In this version, Santa is on retainer by the US Government. He is paid a stipend for every present delivered to good children, shipping in loads of “holiday cheer” which makes people happy during the yuletide, which in turn makes them spend more money to fuel the economy. Christmas is good for business. This money is what Santa uses to pay his people and keep the operation in the black. The problem is…the world is a different place than it used to be. The spirit of the season is drying up. Simply put, kids aren’t as good anymore. This causes a loss of presents to those who deserve them and drives Santa into a depression. Doesn’t help that money gets tight as a result. What does a desperate Santa do? What any high-capacity manufacturer or factory would: take out a contract for extra-curricular activities. I mean, of course, building components for the US Army’s fleet of fighter jets.

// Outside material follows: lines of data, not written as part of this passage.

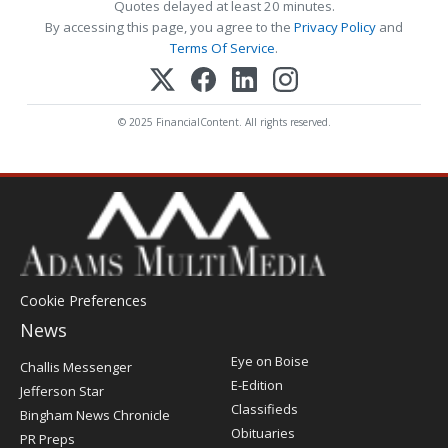
Quotes delayed at least 20 minutes.
By accessing this page, you agree to the
Privacy Policy
and
Terms Of Service
.
© 2025 FinancialContent. All rights reserved.
Cookie Preferences
News
Post
Eye on Boise
Challis Messenger
Register
E-Edition
Jefferson Star
Classifieds
Bingham News Chronicle
Obituaries
PR Preps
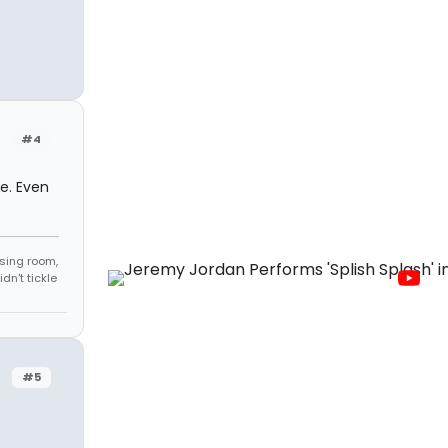
#4
le. Even
sing room,
n't tickle
#5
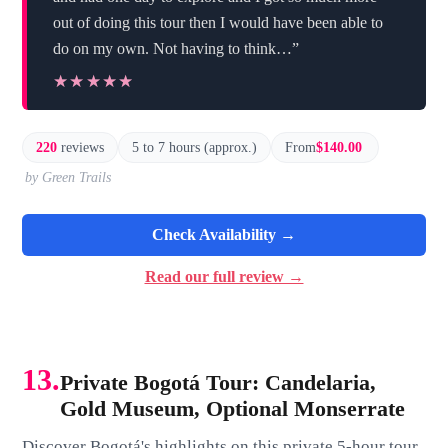
out of doing this tour then I would have been able to
do on my own. Not having to think…”
★★★★★
★★★★★
220
reviews
5 to 7 hours (approx.)
From
$140.00
by Green Trails
Check Availability →
Read our full review →
13.
Private Bogotá Tour: Candelaria,
Gold Museum, Optional Monserrate
Discover Bogotá's highlights on this private 5-hour tour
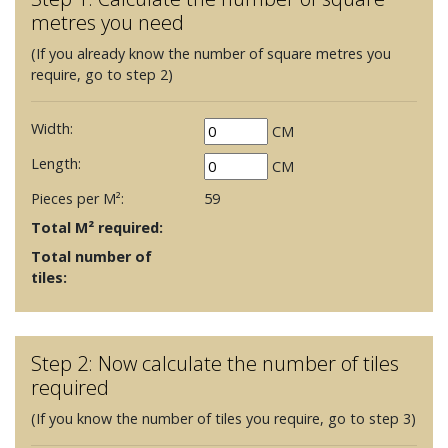
metres you need
(If you already know the number of square metres you
require, go to step 2)
Width:
CM
Length:
CM
Pieces per M²:
59
Total M² required:
Total number of
tiles:
Step 2: Now calculate the number of tiles
required
(If you know the number of tiles you require, go to step 3)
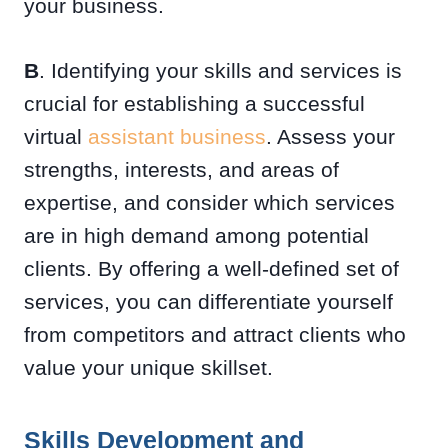
your business.
B
. Identifying your skills and services is
crucial for establishing a successful
virtual
assistant business
. Assess your
strengths, interests, and areas of
expertise, and consider which services
are in high demand among potential
clients. By offering a well-defined set of
services, you can differentiate yourself
from competitors and attract clients who
value your unique skillset.
Skills Development and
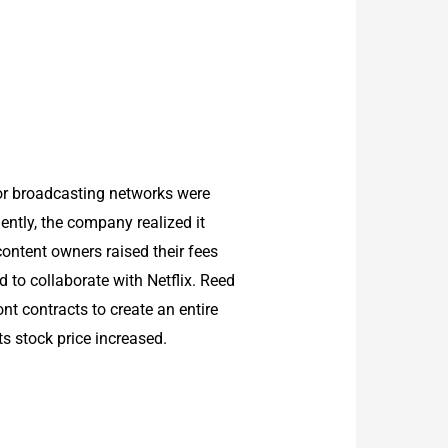
 or broadcasting networks were
ntly, the company realized it
ontent owners raised their fees
 to collaborate with Netflix. Reed
ont contracts to create an entire
ts stock price increased.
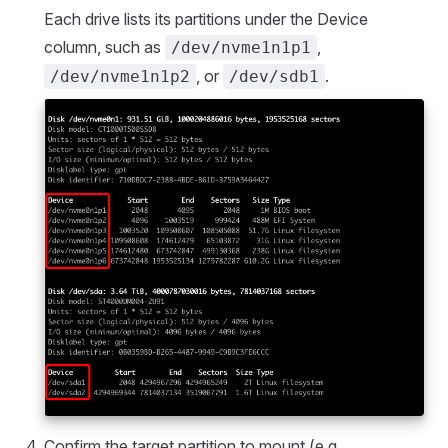
Each drive lists its partitions under the Device
column, such as
,
/dev/nvme1n1p1
, or
.
/dev/nvme1n1p2
/dev/sdb1
Confirm the target partition to mount (e.g.,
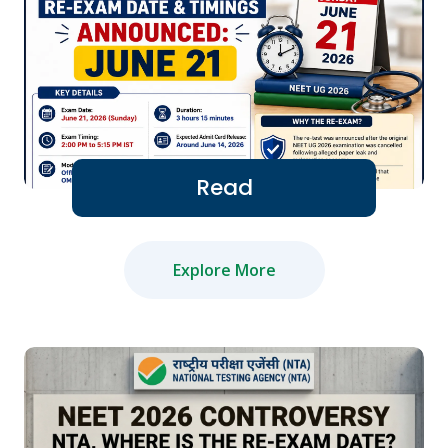
Read
Explore More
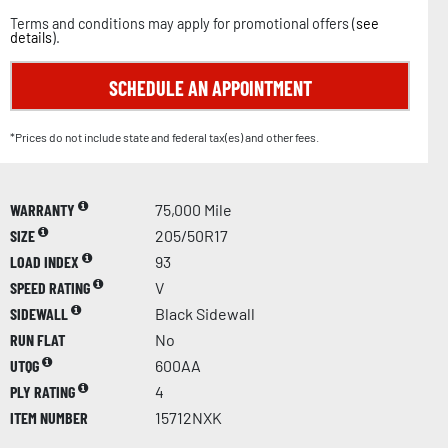
Terms and conditions may apply for promotional offers (
see
details
).
SCHEDULE AN APPOINTMENT
*Prices do not include state and federal tax(es) and other fees.
WARRANTY
75,000 Mile
SIZE
205/50R17
LOAD INDEX
93
SPEED RATING
V
SIDEWALL
Black Sidewall
RUN FLAT
No
UTQG
600AA
PLY RATING
4
ITEM NUMBER
15712NXK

Yes Virginia, Santa Claus is Tony Stark. Complete with superpowers of his own that he wields in effective and engaging ways. His power? He knows stuff. Nothing novel regarding Chris Kringle, he sees you when you’re sleeping and knows when you’re awake. He also knows your name, your parents, your spouse and kids, where you grew up, what you wanted for Christmas 25 years ago… And the first time you see him wielding this ability, he’s convincing a family man to abandon his extra-marital pursuits and return home to his wife.
Told as a dark comedy, the film does offer plenty of laughs and light-hearted moments, albeit a humor that’s a little more dry than comedies in this vein. In one of the stand-out scenes, the head elf explains to a military commander that the Elf diet of pure sugar (made famous in the movie Elf) is actually better for their anatomy than green vegetables as it causes their race to need less sleep to be productive.

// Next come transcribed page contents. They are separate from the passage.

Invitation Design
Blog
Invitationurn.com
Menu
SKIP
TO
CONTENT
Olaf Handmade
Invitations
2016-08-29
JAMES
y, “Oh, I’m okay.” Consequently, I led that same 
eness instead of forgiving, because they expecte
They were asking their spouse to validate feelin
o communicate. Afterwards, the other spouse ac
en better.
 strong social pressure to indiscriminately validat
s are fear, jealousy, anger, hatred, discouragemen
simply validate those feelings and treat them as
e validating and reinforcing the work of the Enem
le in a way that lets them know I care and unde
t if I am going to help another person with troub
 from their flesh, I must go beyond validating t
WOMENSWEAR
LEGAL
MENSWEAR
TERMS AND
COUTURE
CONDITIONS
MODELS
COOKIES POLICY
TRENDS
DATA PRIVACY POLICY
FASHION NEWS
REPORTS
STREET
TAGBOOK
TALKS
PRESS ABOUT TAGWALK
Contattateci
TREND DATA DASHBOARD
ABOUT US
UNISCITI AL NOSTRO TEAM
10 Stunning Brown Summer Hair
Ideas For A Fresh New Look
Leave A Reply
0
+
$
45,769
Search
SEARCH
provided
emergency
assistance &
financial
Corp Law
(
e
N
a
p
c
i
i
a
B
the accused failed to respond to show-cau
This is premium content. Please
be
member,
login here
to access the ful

Marianne Jean-Baptiste plays the Missus to perfection, serving as the perfect partner for Gibson’s Claus as she’s level-headed and kind, still devoted to the job and to her husband. Chris/Santa is a little hot-headed, little burnt-out, yet his portrayal never seems (imho) to betray the character or legacy of Santa. It simply adds a layer to it.
After watching my share of movies, I’ve come to expect Hollywood to push boundaries, to make characters do things that aren’t in their nature strictly for shock value (I’m looking at you Deadpool 2, making everyone say the f-word just… because). One thing about the movie that I became acutely aware of, and appreciated, was that the foul language and dark deeds were reserved solely for the film’s antagonist. Goggins’ hitman kills far more people than is needed, yet nearly all of those actions are done off-camera, and as gruff as Gibson is in the role, nothing he says or does is worthy of an eye-roll when attributed to Santa. Nor is the child who hires said hitman given to fits of four-letter words. In fact, nothing the boy does is, at its core, unforgiveable for a spoiled child.
All in all, I would say the movie was smartly filmed, well-written, and with a film like this under their belts, I would not be shocked to see the Nelms brothers announced as helmers of a future MCU movie in the near future.
+ Santa promotes the nuclear family and discourages infidelity.
+ Santa forgives his enemies and displays grace and mercy.
+ An intriguing blend of super-powers and a grounded take on Santa Claus.
- Hitman villain replete with obscenities and no regard for the sanctity of human life.
- Blood and gore peppered throughout the film’s climax may turn off some viewers.
The Bottom Line
A unique and grittier take on Santa Claus and the North Pole thrust into a life-or-death struggle with a trained killer will make its way into your annual holiday rotation if you like a less-traditional style of holiday flick.